Segment Start: Document excerpt

Also, prefetchX instructions seem IMHO crippled. Since all versions of instruction can prefetch only to L1 and since L1 is only 2-way, it means that in order to enhance the performance, data should come at exactly the _right_ time.

If it comes even a bit too early when CPU needs L1 for other things, L1 will be evicted and then again refilled, which takes time. If it comes too late, core will stall.

If I could prefetch into 16-way L2, I'd pay a few extra cycles for first read, but succesive reads wouldn't be any slower and timing would be much less critical.

 

 

 


 Posted By: Branko Badrljica @ 12/19/2008 04:09 AM   :  Post a reply

December 23, 2008
 

That's all fine, but you forgot to address  a couple of issues:

- K-10 was about to be all about close core cooperation as a "true QC".

And yet only demonstrated way to do such thing in your AN is more akin to state-of-the-art Chinese Circus act than multicore programming.

Why is there not a provided way to use  a bit of L3 as a fast wide SRAM for intercore communication ?

Or better yet, why is there no some kind of switch under L2 so that one could use some way ( out of 16 assoc. ways of L2 IIRC) for such thing ?

Also, I don't see 16-way L2 associativity as anything over the class-standard.

Maybe in days of first Opterons, but not now.

And finally, whi is L1 on K-10 still _just_ 2-way associative ?

This totally kills many cool optimised routines that could have been written and are ceratinly possible on C2D/C2Q, not to mention i7/i5.

Not to mention PrefetchX instructions, which can prefetch only to L1.

So, if you are doing soem optimised loop, using both ways of L1  and you have prefetched even _a_bit_ too early next batch of data, you're basically shot yourself in a foot.

And since main feature of K-10 is CnQ, this means that CPU clock wuld jump up and down and you have no way to _not_ screw it up.

Segment End: Document excerpt
Segment Start: Provided material

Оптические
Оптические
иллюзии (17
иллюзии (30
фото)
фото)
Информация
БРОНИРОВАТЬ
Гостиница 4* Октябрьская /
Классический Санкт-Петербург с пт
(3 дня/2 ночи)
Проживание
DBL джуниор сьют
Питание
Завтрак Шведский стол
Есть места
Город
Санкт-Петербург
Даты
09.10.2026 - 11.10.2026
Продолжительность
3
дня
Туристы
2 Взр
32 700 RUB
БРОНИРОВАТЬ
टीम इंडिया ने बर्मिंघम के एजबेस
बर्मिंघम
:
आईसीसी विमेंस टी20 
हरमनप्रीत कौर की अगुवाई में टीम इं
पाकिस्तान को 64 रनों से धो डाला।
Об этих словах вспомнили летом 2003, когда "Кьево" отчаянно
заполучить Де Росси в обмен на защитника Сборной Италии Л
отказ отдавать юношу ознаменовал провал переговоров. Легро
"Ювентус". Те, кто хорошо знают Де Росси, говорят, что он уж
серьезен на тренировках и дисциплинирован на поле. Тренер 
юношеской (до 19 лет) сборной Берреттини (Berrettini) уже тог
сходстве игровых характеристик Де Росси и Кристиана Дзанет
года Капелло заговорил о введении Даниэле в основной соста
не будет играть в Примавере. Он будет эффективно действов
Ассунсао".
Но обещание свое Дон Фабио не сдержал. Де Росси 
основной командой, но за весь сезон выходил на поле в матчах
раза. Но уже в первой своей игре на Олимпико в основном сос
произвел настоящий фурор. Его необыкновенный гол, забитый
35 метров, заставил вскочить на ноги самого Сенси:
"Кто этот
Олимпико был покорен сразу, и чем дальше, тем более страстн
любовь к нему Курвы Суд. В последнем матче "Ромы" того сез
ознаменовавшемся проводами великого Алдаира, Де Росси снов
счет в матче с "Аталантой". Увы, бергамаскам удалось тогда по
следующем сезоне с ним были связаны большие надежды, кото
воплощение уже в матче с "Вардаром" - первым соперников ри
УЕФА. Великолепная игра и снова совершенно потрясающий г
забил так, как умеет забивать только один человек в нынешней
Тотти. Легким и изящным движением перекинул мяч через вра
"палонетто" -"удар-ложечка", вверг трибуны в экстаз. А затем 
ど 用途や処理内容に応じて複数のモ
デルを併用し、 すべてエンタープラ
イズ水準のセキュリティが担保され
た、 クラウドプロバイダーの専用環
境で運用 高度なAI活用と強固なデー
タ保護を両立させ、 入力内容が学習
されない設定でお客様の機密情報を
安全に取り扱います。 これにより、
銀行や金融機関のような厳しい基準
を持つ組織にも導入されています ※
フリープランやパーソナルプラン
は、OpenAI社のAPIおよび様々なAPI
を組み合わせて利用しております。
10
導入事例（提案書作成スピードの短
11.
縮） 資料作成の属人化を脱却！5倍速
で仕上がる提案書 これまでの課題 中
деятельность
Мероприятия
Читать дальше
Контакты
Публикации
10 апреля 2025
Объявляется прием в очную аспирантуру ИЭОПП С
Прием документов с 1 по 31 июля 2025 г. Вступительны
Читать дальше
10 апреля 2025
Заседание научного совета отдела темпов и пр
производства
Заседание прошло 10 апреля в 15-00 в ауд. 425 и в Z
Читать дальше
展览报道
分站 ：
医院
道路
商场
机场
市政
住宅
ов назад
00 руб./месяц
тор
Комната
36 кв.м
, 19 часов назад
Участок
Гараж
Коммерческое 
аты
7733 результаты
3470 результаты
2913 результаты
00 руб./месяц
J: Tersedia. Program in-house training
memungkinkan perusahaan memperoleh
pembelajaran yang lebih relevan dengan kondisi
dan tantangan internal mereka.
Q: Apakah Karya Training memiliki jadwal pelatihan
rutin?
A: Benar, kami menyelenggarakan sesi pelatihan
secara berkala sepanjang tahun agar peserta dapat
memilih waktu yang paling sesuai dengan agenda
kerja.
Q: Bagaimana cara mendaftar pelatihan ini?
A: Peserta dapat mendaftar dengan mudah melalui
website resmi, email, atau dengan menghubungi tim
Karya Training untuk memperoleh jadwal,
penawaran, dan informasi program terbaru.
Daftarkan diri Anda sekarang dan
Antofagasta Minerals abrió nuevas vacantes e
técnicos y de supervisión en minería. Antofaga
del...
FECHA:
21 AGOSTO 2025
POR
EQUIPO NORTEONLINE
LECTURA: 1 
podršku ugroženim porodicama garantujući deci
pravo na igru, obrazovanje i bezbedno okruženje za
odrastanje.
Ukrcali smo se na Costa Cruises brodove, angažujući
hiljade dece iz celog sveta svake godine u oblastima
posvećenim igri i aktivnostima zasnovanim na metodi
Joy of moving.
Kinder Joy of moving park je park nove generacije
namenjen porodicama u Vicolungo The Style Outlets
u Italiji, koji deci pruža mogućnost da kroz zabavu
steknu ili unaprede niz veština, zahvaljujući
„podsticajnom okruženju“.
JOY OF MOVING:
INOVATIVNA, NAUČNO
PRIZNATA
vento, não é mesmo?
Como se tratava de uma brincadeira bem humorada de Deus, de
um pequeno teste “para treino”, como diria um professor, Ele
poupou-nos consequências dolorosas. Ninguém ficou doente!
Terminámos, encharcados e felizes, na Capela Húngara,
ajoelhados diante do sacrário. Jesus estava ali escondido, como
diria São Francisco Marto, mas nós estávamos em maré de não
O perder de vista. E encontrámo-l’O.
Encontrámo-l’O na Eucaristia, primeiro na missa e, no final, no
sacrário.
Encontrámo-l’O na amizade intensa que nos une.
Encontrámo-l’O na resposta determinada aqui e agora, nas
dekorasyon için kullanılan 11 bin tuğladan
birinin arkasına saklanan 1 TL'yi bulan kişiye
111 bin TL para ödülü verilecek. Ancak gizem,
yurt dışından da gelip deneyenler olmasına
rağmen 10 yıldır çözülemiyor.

Segment End: Provided material

Instructions to follow – Duplicate the entire forum thread on K-10 cache associativity and prefetching word for word.

Exercise output –
Also, prefetchX instructions seem IMHO crippled. Since all versions of instruction can prefetch only to L1 and since L1 is only 2-way, it means that in order to enhance the performance, data should come at exactly the _right_ time.

If it comes even a bit too early when CPU needs L1 for other things, L1 will be evicted and then again refilled, which takes time. If it comes too late, core will stall.

If I could prefetch into 16-way L2, I'd pay a few extra cycles for first read, but succesive reads wouldn't be any slower and timing would be much less critical.

 

 

 


 Posted By: Branko Badrljica @ 12/19/2008 04:09 AM   :  Post a reply

December 23, 2008
 

That's all fine, but you forgot to address  a couple of issues:

- K-10 was about to be all about close core cooperation as a "true QC".

And yet only demonstrated way to do such thing in your AN is more akin to state-of-the-art Chinese Circus act than multicore programming.

Why is there not a provided way to use  a bit of L3 as a fast wide SRAM for intercore communication ?

Or better yet, why is there no some kind of switch under L2 so that one could use some way ( out of 16 assoc. ways of L2 IIRC) for such thing ?

Also, I don't see 16-way L2 associativity as anything over the class-standard.

Maybe in days of first Opterons, but not now.

And finally, whi is L1 on K-10 still _just_ 2-way associative ?

This totally kills many cool optimised routines that could have been written and are ceratinly possible on C2D/C2Q, not to mention i7/i5.

Not to mention PrefetchX instructions, which can prefetch only to L1.

So, if you are doing soem optimised loop, using both ways of L1  and you have prefetched even _a_bit_ too early next batch of data, you're basically shot yourself in a foot.

And since main feature of K-10 is CnQ, this means that CPU clock wuld jump up and down and you have no way to _not_ screw it up.